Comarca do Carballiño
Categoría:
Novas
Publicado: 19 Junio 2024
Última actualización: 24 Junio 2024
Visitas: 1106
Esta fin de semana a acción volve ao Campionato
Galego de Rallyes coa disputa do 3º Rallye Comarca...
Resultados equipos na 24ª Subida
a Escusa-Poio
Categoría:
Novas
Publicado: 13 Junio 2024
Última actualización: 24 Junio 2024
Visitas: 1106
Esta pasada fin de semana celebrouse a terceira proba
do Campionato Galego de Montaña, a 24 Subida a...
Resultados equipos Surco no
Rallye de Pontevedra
* * * * * * * * *
_WHAT TO DO_
Rewrite the data with "Novas" replaced by "Noticias" and everything else unchanged.

_ANSWER TO THIS PROBLEM_
Comarca do Carballiño
Categoría:
Noticias
Publicado: 19 Junio 2024
Última actualización: 24 Junio 2024
Visitas: 1106
Esta fin de semana a acción volve ao Campionato
Galego de Rallyes coa disputa do 3º Rallye Comarca...
Resultados equipos na 24ª Subida
a Escusa-Poio
Categoría:
Noticias
Publicado: 13 Junio 2024
Última actualización: 24 Junio 2024
Visitas: 1106
Esta pasada fin de semana celebrouse a terceira proba
do Campionato Galego de Montaña, a 24 Subida a...
Resultados equipos Surco no
Rallye de Pontevedra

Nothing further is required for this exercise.